Texto de origem:
19 fevereiro 2017
O QUE É UM JALALI (?)
Não, não é engano. Não é “javali”, não é “vou já ali”. Nada disso.
Explico que se trata de uma espécie em vias de ascensão, ou mesmo já devidamente
ascensionada.
Porque alguém assim quis, o jalali[1]
aproveitou o ensejo e, cheio de ciência empacotada da politiquice, traçou um
percurso académico porventura eivado do sucesso fátuo da oportunidade, surge no
espaço hertziano, fala suave, diz pouco ou quase nada, como acontece com quase
todos os primatas que habitam o tal espaço, agora privado e suportado por
grandes e poderosos donos do capital e da capital e arredores.
O jalali vomita lugares-comuns povoados de coisa nenhuma e dita, não do
alto da cátedra, mas do lado de lá do microfone, uma verborreia pastosa, onde a
mediocridade é um epíteto suave para classificar a mesquinhez mais tacanha.
(Isto é o jalali)
É ouvi-lo na electromagnética frequência, convidado de “fóruns” que são
assim uma coisa mal parida, onde se decreta que “…a voz é dos ouvintes”, mas que é sempre antecedida de um monólogo
de uns “escassos” 15 a 20 minutos de um “especialista”. Para “animar”, dizem
eles, a “discussão”.
E aqui reina um qualquer jalali.
Fala num tom monocórdico, um discurso paternalista e padrético, uma cândida
voz, segura na sua visão cinzenta do mundo, projectada no fundo da caverna, que
Platão ilustra[2],
quando fala das sombras que parecem mais verdadeiras do que os objectos. Que acontecerá
ao jalali, quando o tirarem da caverna do estúdio?
Entretanto vai vomitando insignificâncias, com a tranquilidade olímpica
de quem tem audiência garantida, a troco de alguns patacos, que usa para polir
a mais rasteira e bafienta postura.
Numa manhã perto de si, o jalali aparece sempre protegido debaixo da capa
de “politólogo”, a tal espécie recentemente inventada e que serve fundamentalmente
para classificar incertos e indeterminados indivíduos que interpretam uma realidade
que arquitectaram para si próprios. Em pleno século XXI, um politólogo, vale muito
mais que um astrólogo, que um psicólogo, ou até mesmo que um metodólogo.

O que fazer:
A - Segundo o texto sobre o jalali, para que serve, nas palavras de quem organiza os "fóruns", o monólogo do "especialista" que antecede a voz dos ouvintes? Explique em uma a três frases.
B - Enumere todas as figuras que, na última frase do texto sobre o jalali, valem menos do que um politólogo.
C - Copie do texto sobre o jalali o trecho que começa em "Porque alguém assim" e segue até "mesquinhez mais tacanha.".

(Registos retirados de uma coleção)

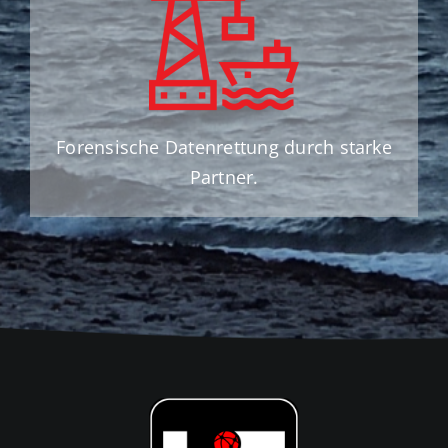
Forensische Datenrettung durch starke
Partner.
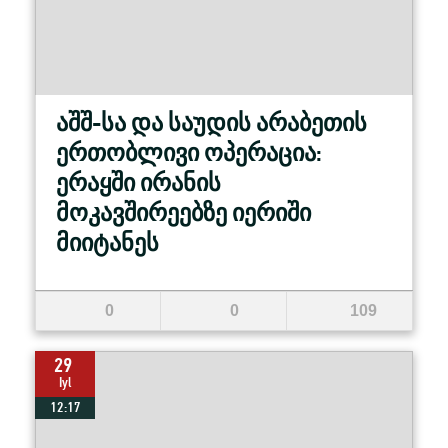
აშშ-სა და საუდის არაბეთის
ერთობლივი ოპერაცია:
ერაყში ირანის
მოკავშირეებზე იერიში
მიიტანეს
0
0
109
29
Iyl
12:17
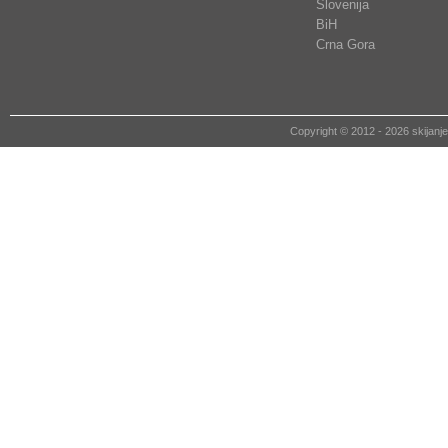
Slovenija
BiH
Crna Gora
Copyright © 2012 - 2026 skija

--

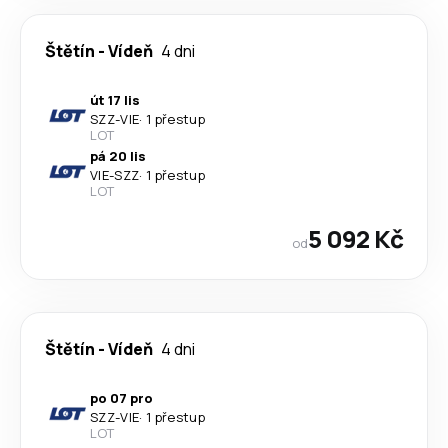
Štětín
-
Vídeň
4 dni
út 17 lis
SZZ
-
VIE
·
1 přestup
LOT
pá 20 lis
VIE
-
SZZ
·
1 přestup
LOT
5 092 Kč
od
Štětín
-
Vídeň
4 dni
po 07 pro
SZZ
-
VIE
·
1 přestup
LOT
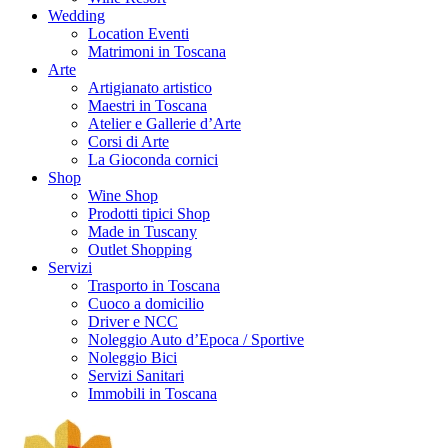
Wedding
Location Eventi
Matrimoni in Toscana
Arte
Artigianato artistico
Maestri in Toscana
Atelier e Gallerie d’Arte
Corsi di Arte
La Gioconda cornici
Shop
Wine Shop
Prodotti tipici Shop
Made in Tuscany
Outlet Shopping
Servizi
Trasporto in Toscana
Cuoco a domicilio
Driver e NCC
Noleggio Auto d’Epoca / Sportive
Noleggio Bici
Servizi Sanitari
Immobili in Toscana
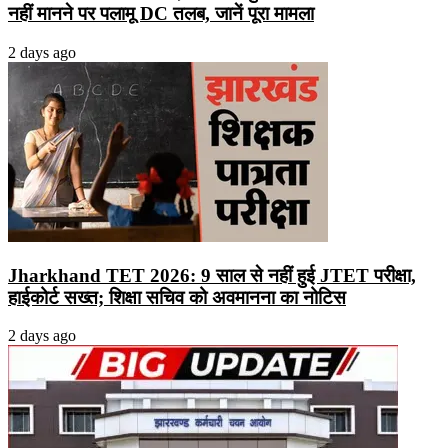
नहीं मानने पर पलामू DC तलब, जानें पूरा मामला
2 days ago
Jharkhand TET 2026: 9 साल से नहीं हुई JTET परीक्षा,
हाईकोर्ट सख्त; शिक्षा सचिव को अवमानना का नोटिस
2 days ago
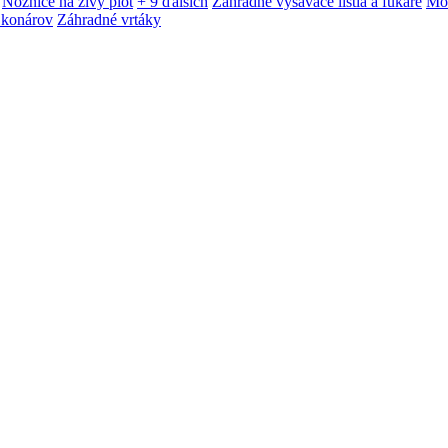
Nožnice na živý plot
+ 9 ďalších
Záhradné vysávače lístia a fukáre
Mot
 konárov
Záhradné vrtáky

Respostas:
A - Quem organiza os "fóruns" diz que o monólogo de 15 a 20 minutos do "especialista" serve para "animar" a "discussão".

B - astrólogo, psicólogo, metodólogo

C -
Porque alguém assim quis, o jalali[1]
aproveitou o ensejo e, cheio de ciência empacotada da politiquice, traçou um
percurso académico porventura eivado do sucesso fátuo da oportunidade, surge no
espaço hertziano, fala suave, diz pouco ou quase nada, como acontece com quase
todos os primatas que habitam o tal espaço, agora privado e suportado por
grandes e poderosos donos do capital e da capital e arredores.
O jalali vomita lugares-comuns povoados de coisa nenhuma e dita, não do
alto da cátedra, mas do lado de lá do microfone, uma verborreia pastosa, onde a
mediocridade é um epíteto suave para classificar a mesquinhez mais tacanha.